He pasado en Murcia la Semana Santa y las Fiestas de Primavera. No lo he hecho en calidad de turista, sino con la convicción, casi con la fatalidad, de quien año tras año se reencuentra por estas fechas con sus orígenes. Tengo por allí dos plazas que de tarde en tarde, cuando desemboco en ellas, me recuerdan lo poco que cunden los hombres y lo mucho que duran los apellidos. Y conservo, ya sin fuentes o placas, muchos sobresaltos, muchos rincones donde se me para el reloj y se me curva la conciencia, y un universo de primos y tíos a los que me parezco en lo redondo de la cara, o en las entradas de la frente, o en el amor a las letras, o en el habla inconclusa y diminutiva, y hasta creo que en una especie de destino transeúnte y solemne. Comparto con ellos un secreto muy hondo que empieza donde echan flores los naranjos y termina donde dan sombra los cipreses.

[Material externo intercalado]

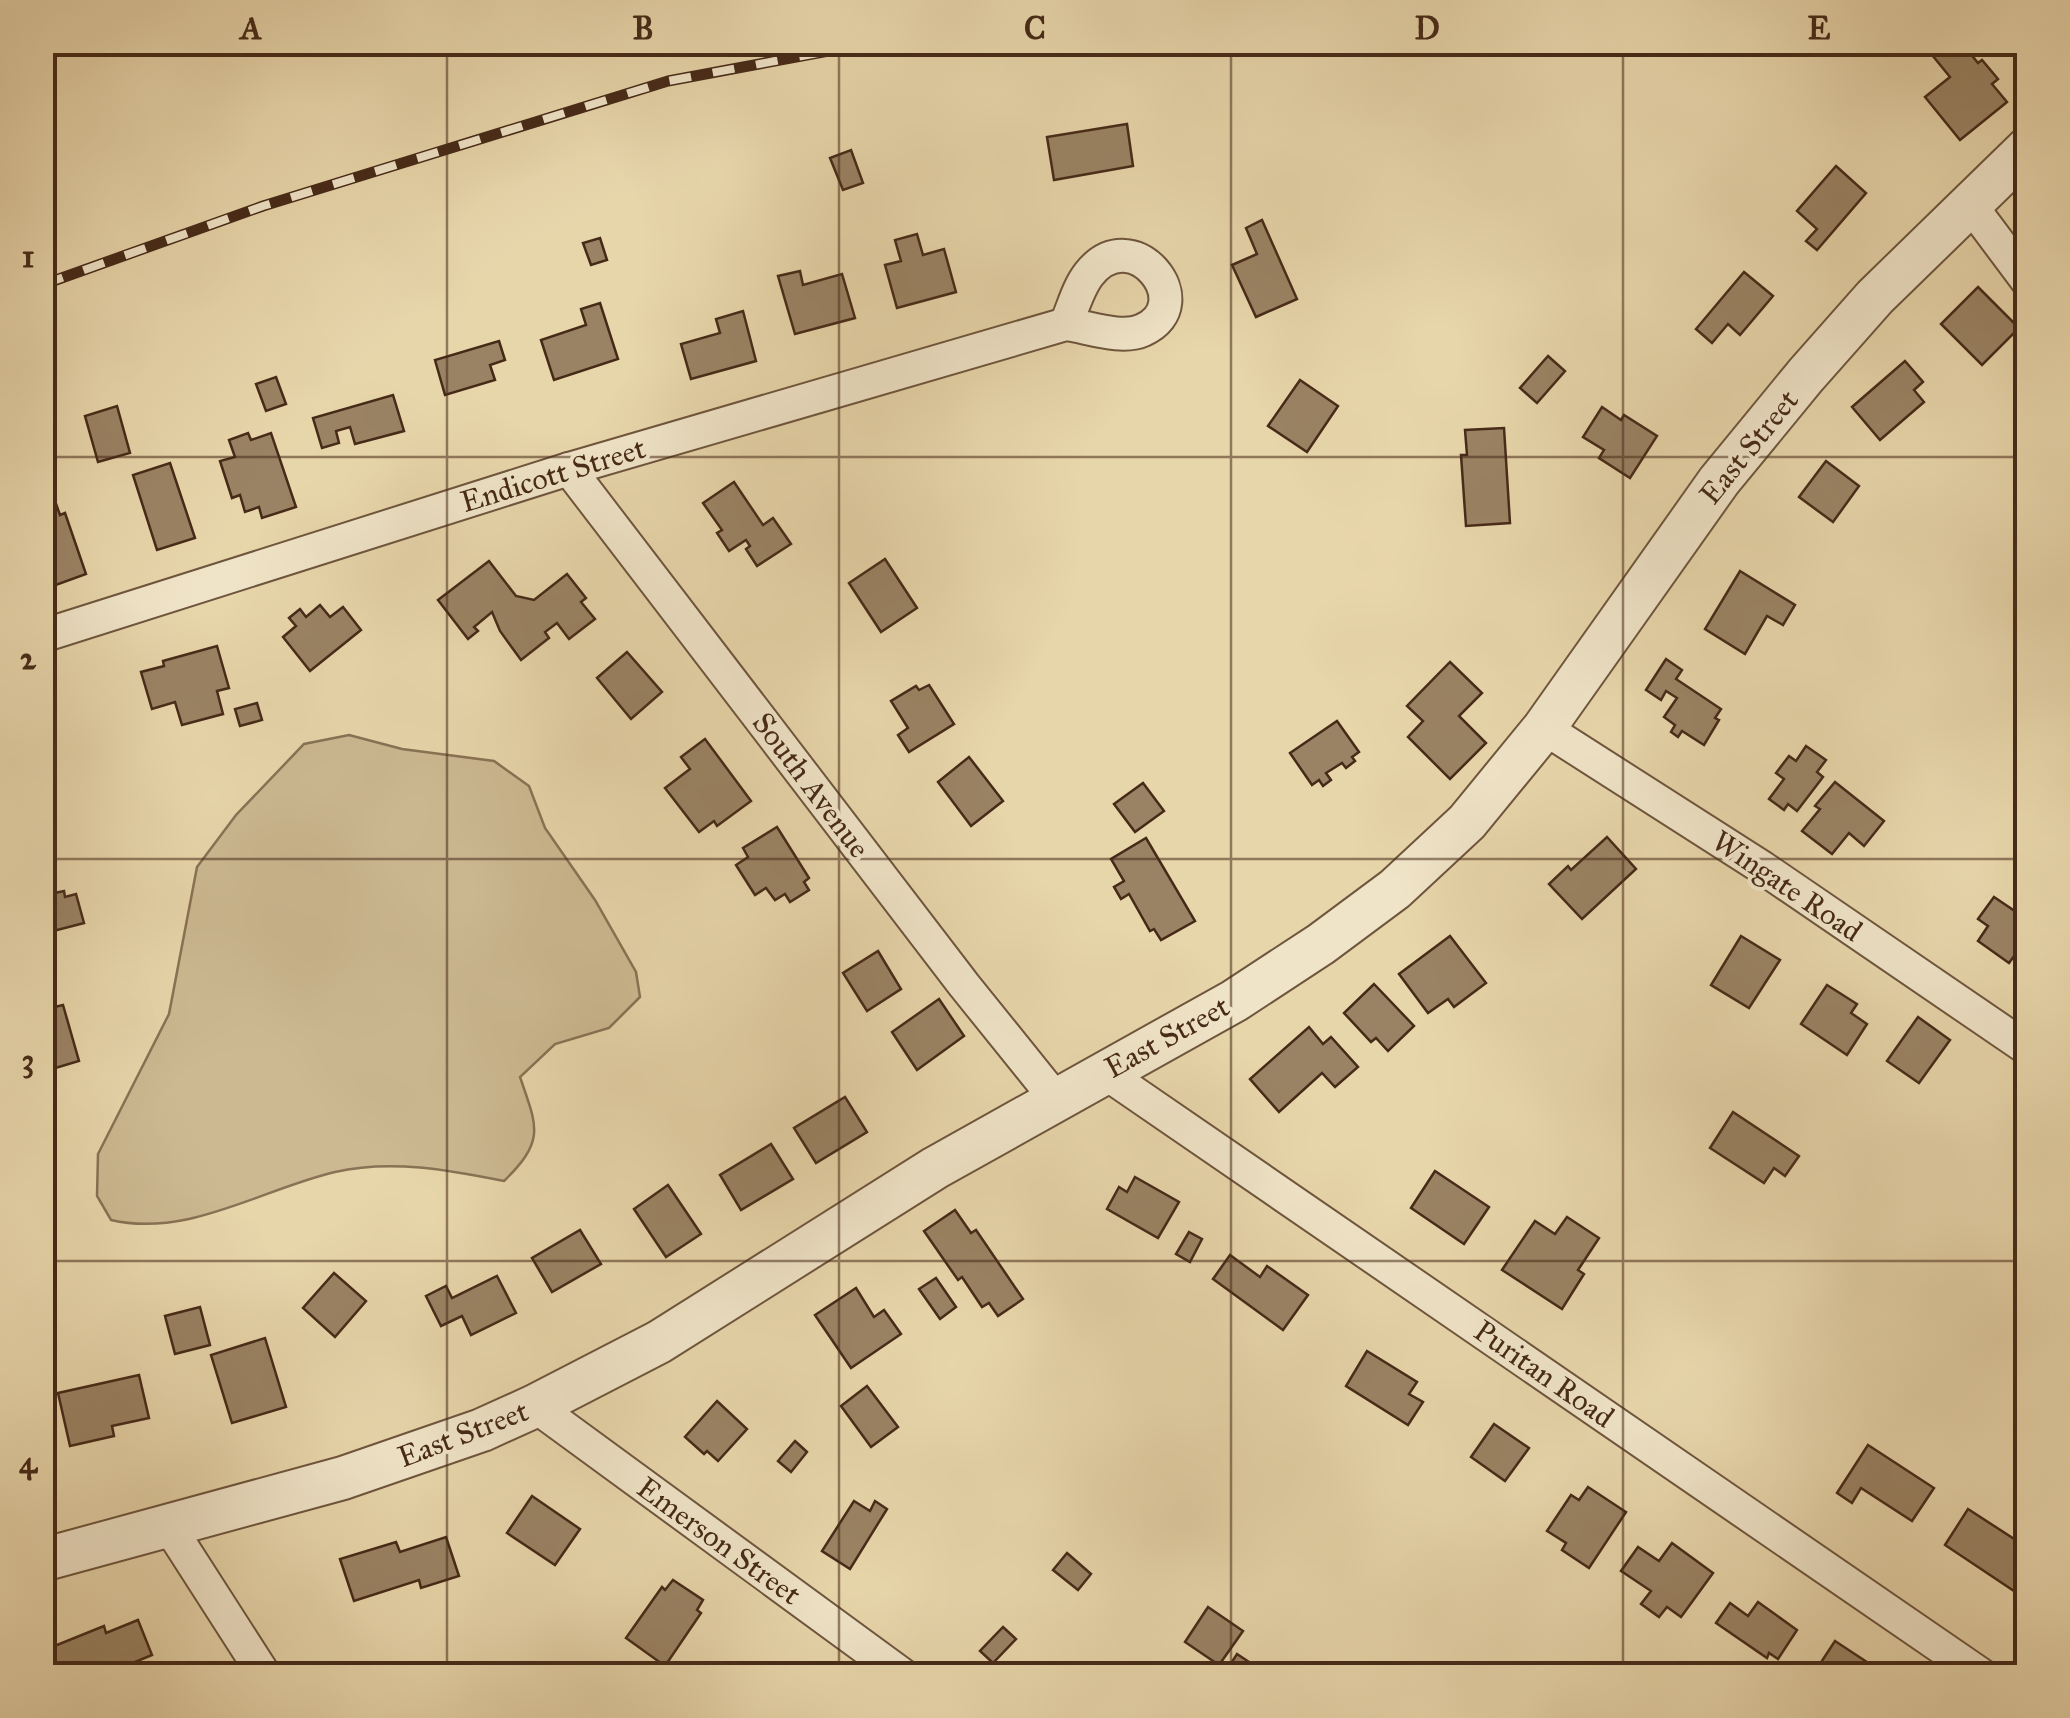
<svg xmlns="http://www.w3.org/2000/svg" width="2070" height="1718" font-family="'IM FELL Great Primer',serif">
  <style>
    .green { fill: #ccb992; stroke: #897255; stroke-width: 2.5 }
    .building { fill: #9a8364; stroke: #462a18; stroke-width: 2.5 }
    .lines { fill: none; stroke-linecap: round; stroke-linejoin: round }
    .minor-casing { stroke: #6e553d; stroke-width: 36 }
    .tertiary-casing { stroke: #6e553d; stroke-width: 46 }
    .minor { stroke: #f0e4c8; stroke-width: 32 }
    .tertiary { stroke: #f0e4c8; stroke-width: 42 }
    .rail-casing { stroke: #462a18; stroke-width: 11 }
    .rail { stroke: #f0e4c8; stroke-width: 8; stroke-dasharray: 22; stroke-linecap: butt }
    .grid { fill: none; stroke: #462a18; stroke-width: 2.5; stroke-opacity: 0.55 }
    .labels { text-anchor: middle; stroke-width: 8; stroke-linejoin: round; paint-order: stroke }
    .street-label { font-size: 30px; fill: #462a18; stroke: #f0e4c8 }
    .neatline { fill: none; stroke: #462a18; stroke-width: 4 }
    .grid-label { font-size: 32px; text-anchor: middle; font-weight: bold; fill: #462a18 }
  </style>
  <rect width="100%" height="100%" fill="#e8d6ab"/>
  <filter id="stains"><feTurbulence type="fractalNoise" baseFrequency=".002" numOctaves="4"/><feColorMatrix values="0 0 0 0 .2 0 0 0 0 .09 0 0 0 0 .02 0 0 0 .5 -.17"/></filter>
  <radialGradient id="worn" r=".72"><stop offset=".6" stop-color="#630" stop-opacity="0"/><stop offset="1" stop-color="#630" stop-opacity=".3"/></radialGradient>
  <path class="green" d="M349,735L402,749L494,761L529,786L545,828L595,900L636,972L640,997L609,1028L555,1044L520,1077C537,1127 546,1140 504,1181C449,1170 391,1159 335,1172C262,1189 188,1238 111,1220L97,1196L98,1154L169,1014L197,867L236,815L304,744Z"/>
  <g class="building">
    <path d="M1927,42H1961L1978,63L1982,60L1998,79L1992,84L2007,102L1960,140L1925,97L1950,77L1924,45Z"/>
    <path d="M1127,124L1133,166L1054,180L1047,137Z"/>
    <path d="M851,150L863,183L843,190L830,158Z"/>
    <path d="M1836,166L1866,193L1817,250L1806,241L1817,229L1797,211Z"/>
    <path d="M1262,220L1297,299L1256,317L1232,265L1257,254L1246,228Z"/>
    <path d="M917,234L923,255L944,249L956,292L897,308L885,265L901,261L895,240Z"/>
    <path d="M600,238L607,260L591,265L583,243Z"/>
    <path d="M800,271L803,285L842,274L855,318L795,334L778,276Z"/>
    <path d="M1744,272L1773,296L1740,335L1728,324L1712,343L1696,329Z"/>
    <path d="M1978,287L2019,328L1982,365L1941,324Z"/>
    <path d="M600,303L618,359L554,380L541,340L586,325L581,309Z"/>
    <path d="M743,311L756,361L691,379L681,344L720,333L716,319Z"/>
    <path d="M499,341L505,360L490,365L495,380L445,395L435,360Z"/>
    <path d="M1548,356L1565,371L1537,403L1520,388Z"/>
    <path d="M1905,361L1923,382L1914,390L1924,402L1880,440L1852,407Z"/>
    <path d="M276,377L286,404L266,411L256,384Z"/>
    <path d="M1300,380L1338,406L1307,452L1268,426Z"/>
    <path d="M393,395L404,431L355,444L350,427L336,431L339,443L322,448L313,418Z"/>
    <path d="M117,406L130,453L98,462L85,416Z"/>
    <path d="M1602,407L1621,420L1624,415L1657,436L1630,478L1599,458L1604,450L1583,437Z"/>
    <path d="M1504,428L1510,523L1466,526L1461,455H1467L1465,430Z"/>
    <path d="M248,433L251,440L271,433L296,507L262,518L259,507L245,512L240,495L232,498L220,461L235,457L229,440Z"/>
    <path d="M1826,461L1859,486L1833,522L1799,497Z"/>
    <path d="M170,463L195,538L157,550L133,475Z"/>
    <path d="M734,482L763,525L773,518L791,544L757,566L746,549L750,546L746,540L729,551L717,533L722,530L703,503Z"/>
    <path d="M42,483L50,503L55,501L60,515L65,513L86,574L42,590Z"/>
    <path d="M885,559L917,608L881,632L849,583Z"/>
    <path d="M489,561L516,596L534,600L567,574L586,598L581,602L595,619L569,639L557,623L545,632L549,638L521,660L500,631L492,612L474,627L478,631L468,639L438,600Z"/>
    <path d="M1740,571L1795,605L1783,625L1767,616L1745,654L1705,629Z"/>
    <path d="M320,605L330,617L343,607L361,630L310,671L283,637L296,626L289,618L300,609L306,617Z"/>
    <path d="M217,646L229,688L217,691L223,714L182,725L175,702L152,709L141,672L164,666L163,661Z"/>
    <path d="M627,652L662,692L631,719L597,678Z"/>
    <path d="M1666,659L1682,670L1676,679L1721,709L1715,718L1719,720L1704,745L1682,731L1678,737L1671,732L1675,725L1664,717L1677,698L1666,691L1661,700L1646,690Z"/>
    <path d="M1450,662L1482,693L1459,716L1486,743L1450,779L1408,737L1423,721L1407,706Z"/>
    <path d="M929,685L954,724L909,752L898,735L908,728L891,701L916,686L919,690Z"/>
    <path d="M257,703L262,720L240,726L235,709Z"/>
    <path d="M1337,721L1359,752L1352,757L1355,761L1346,768L1342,763L1326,773L1331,780L1323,786L1319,780L1312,785L1290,753Z"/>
    <path d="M705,739L751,801L717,826L714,821L699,832L665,788L690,769L681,757Z"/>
    <path d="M1806,746L1826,760L1817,772L1823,777L1797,811L1788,804L1784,810L1769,799L1784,779L1776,773L1789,756L1796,761Z"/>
    <path d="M969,757L1003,801L971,826L938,782Z"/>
    <path d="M1835,782L1884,821L1864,846L1849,833L1832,854L1802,831L1820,809L1815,806Z"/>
    <path d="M1143,783L1164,811L1135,832L1114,804Z"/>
    <path d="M777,827L809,878L804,882L809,890L790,902L785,894L775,900L766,888L755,895L736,865L748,857L743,848Z"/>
    <path d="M1607,837L1636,869L1582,919L1549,884L1568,866L1571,870Z"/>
    <path d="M1146,838L1195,921L1161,940L1154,929L1150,931L1129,894L1121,899L1114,887L1124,881L1111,859Z"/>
    <path d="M64,891L65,897L76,894L84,923L42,934V904L52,902L50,894Z"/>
    <path d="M1994,897L2028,920V937L2009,963L1978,941L1988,926L1978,919Z"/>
    <path d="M1450,936L1486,983L1454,1007L1448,999L1428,1013L1399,974Z"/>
    <path d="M1741,936L1780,960L1749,1008L1711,985Z"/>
    <path d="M878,951L901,989L867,1011L843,973Z"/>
    <path d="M1374,984L1414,1026L1388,1051L1376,1038L1371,1042L1344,1013Z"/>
    <path d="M1827,985L1857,1004L1851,1013L1867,1024L1847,1055L1801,1024Z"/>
    <path d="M939,999L964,1036L917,1070L892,1032Z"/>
    <path d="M63,1005L79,1061L42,1072V1010Z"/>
    <path d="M1918,1017L1950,1040L1919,1083L1887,1061Z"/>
    <path d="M1309,1027L1323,1044L1331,1037L1358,1067L1335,1087L1322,1073L1279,1112L1250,1079Z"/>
    <path d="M845,1097L867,1132L816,1163L794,1128Z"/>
    <path d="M1733,1112L1799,1156L1785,1176L1774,1168L1764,1183L1710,1148Z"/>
    <path d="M771,1144L793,1179L741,1210L720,1175Z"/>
    <path d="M1435,1171L1489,1207L1464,1244L1411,1208Z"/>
    <path d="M1135,1177L1179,1202L1158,1238L1107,1209L1119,1187L1127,1192Z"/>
    <path d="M668,1185L701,1234L666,1257L634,1209Z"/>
    <path d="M955,1210L971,1233L976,1230L1023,1299L998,1316L989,1303L982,1307L962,1277L958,1280L924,1231Z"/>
    <path d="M1567,1217L1599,1238L1578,1270L1584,1274L1562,1309L1502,1270L1535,1221L1555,1234Z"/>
    <path d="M580,1230L601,1264L552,1292L532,1258Z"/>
    <path d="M1189,1232L1202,1239L1190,1262L1176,1254Z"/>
    <path d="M1230,1255L1260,1277L1267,1266L1308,1295L1283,1330L1213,1279Z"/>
    <path d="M334,1273L366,1301L335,1337L303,1308Z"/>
    <path d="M497,1276L516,1313L471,1335L462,1316L441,1326L426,1296L446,1286L452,1298Z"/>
    <path d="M936,1278L956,1307L940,1319L919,1289Z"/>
    <path d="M856,1288L874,1317L884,1310L901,1334L851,1368L815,1315Z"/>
    <path d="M200,1307L210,1345L175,1354L165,1316Z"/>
    <path d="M265,1338L286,1407L232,1423L211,1355Z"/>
    <path d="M1367,1351L1417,1382L1409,1394L1423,1402L1408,1425L1346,1386Z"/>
    <path d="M139,1375L149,1418L112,1426L114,1436L70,1446L58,1393Z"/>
    <path d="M867,1386L898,1427L871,1447L841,1406Z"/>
    <path d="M717,1401L747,1429L718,1461L707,1451L704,1454L685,1437Z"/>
    <path d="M1494,1424L1529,1448L1505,1481L1471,1457Z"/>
    <path d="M795,1441L807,1452L791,1472L778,1461Z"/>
    <path d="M1868,1445L1934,1488L1912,1521L1861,1488L1852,1503L1837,1493Z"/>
    <path d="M1588,1487L1626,1512L1589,1568L1562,1550L1566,1543L1547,1531L1571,1495L1579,1500Z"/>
    <path d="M532,1496L580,1529L555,1565L507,1533Z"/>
    <path d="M854,1501L870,1511L875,1501L887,1509L850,1569L822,1551Z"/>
    <path d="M1968,1509L2028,1548V1576L2017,1593L1945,1545Z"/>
    <path d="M446,1537L459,1576L421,1588L419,1580L354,1601L340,1559L396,1542L400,1552Z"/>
    <path d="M1672,1543L1713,1573L1681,1617L1667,1607L1659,1617L1641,1604L1651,1591L1621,1571L1638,1547L1659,1561Z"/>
    <path d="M1067,1553L1091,1574L1078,1590L1053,1570Z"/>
    <path d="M673,1580L703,1600L697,1610L701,1613L665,1666L626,1638L662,1587L665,1590Z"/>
    <path d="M1758,1602L1797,1630L1778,1659L1769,1653L1767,1658L1716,1623L1730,1603L1748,1616Z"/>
    <path d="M1208,1607L1243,1631L1219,1665L1185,1642Z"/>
    <path d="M138,1620L152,1655L101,1676H57L47,1649L104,1626L106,1633Z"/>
    <path d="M1003,1627L1016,1639L993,1663L980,1651Z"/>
    <path d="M1835,1641L1870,1664L1862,1676H1812Z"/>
    <path d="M1237,1654L1270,1676H1223Z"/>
  </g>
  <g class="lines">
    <defs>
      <g id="minor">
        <path d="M1969,203L2028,282"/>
        <path d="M569,469L964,985L1055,1098"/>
        <path d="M42,636L569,469L1066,324C1088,327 1122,340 1143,330C1201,304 1133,219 1089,274C1078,288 1073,308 1066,324"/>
        <path d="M1544,728L1763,868L2028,1049"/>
        <path d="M1104,1072L1983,1676"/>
        <path d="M535,1406L904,1676"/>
        <path d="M170,1528L265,1676"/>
      </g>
      <path id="tertiary" d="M42,1560L343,1478L482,1430L535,1406L659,1342L935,1168L1234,1001L1321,944L1395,889L1467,822L1544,728L1719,481L1806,375L1875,297L2028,148"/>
    </defs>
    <use href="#minor" class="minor-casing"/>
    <use href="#tertiary" class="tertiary-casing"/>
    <use href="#minor" class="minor"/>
    <use href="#tertiary" class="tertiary"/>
    <defs>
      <path id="rail" d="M42,285L263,206L668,81L877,42"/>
    </defs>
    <use href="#rail" class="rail-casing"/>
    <use href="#rail" class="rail"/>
  </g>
  <path class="grid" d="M447,42V1676M839,42V1676M1231,42V1676M1623,42V1676M42,457H2028M42,859H2028M42,1261H2028"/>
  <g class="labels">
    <g class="street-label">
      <text transform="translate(1749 447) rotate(-51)" y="10">East Street</text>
      <text transform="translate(553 475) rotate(-17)" y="10">Endicott Street</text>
      <text transform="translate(811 785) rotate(53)" y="10">South Avenue</text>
      <text transform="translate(1787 886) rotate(34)" y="10">Wingate Road</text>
      <text transform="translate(1167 1037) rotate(-29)" y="10">East Street</text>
      <text transform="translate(1544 1374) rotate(35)" y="10">Puritan Road</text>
      <text transform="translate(463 1434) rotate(-21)" y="10">East Street</text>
      <text transform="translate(719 1541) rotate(36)" y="10">Emerson Street</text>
    </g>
  </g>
  <rect width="2070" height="1718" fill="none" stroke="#e8d6ab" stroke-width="110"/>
  <rect x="55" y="55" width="1960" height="1608" class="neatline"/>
  <g class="grid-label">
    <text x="251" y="39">A</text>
    <text x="643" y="39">B</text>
    <text x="1035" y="39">C</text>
    <text x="1427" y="39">D</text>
    <text x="1819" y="39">E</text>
    <text x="28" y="267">1</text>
    <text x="28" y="669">2</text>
    <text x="28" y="1071">3</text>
    <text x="28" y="1473">4</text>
  </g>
  <rect width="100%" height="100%" filter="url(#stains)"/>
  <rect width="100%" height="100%" fill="url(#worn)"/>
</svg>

Por Pascua, siempre que puedo me vengo a Murcia. Barroca, como ella, hasta la médula, encuentro en las manifestaciones colectivas de cualquier tipo, de la fe o del folclore, lo que nunca he conseguido hallar en mí misma. Está claro que pertenezco al mundo, porque sólo tiemblo en mis citas plurales, mi sueño sólo es vida en el teatro, los corderos sólo me saben a carne pura cuando bendicen una mesa muy larga, y la emoción, la verdadera, la vibrante y sin mordazas, sólo me abre las compuertas del llanto cuando estalla al unísono en un pueblo de voces. Yo hasta consigo creer en Dios cuando en una iglesia abarrotada de almas suena el “Ave María” de Schubert, o cuando en los conciertos se apagan las luces y prendo mi mechero ingenuo y trasnochado para cantar “Imagine”, o cuando asisto al insondable misterio del alborozo humano, o cuando me visto de nazarena para convertirme en liturgia, o de huertana para empequeñecerme como una miga de pan y darme como una lágrima de vino.
En Murcia, que es donde yo comulgo con la fe, desde hace unos pocos años las mujeres ya podemos ser mayordomas de una cofradía. La mía es la de Viernes Santo, o la de las tallas de Salzillo, o la de las túnicas moradas, o la que despide a Nuestro Padre Jesús, cuando se recoge en su Iglesia, con un silencio que no cabe en la plaza, y que se va transmitiendo de hombre a hombre como un Mar Rojo que se abriera, y que te deja la carne esplendorosa, redimida, y ya de puro ardiente, arrebolada. Ésa que, una vez terminada la procesión, te devuelve a casa con el caperuz en el cetro, el buche consunto y los pies doloridos, entre pisando la furiosa luz del día y esquirlas de caramelos.
Como también es en Murcia donde comulgo con la esperanza, ahí me tienen de nuevo, el martes de Pascua, ataviada de huertana para sumarme a la primera fiesta de primavera, que es la del Bando. Y sí, me hice el moño, me coloqué las medias de repizco, me calcé las esparteñas, me ajusté el refajo de flores bordadas, me embutí como pude en el corpiño, me eché la mantilla al hombro y me fui de jarana a las barracas, a hartarme de zarangollo, bonito en salazón, habicas tiernas y vino de Jumilla. Lo de hartarme es un decir, porque yo de los manjares de la vega nunca me harto. Y de nuevo se me pusieron las mejillas coloradas como un tomate. Ya ven lo fácil que es pasar en mi tierra de una gloria a otra gloria. Allí las dos van unidas, como hermanas de sangre. ¿Sabiduría mediterránea? ¿Siglos de desembarcos griegos, fenicios, cartagineses y romanos? A Murcia, para el trabajo y la alegría, la levantan los hombros de la huerta y un ramo prieto de corazones. También los que se fueron, pero nunca del todo. Y es curioso el destino. Que a una tierra tan fértil, alegre, generosa, dorada y abierta como la mía sólo le falte, para no ahogarse, “el abrazo del agua”.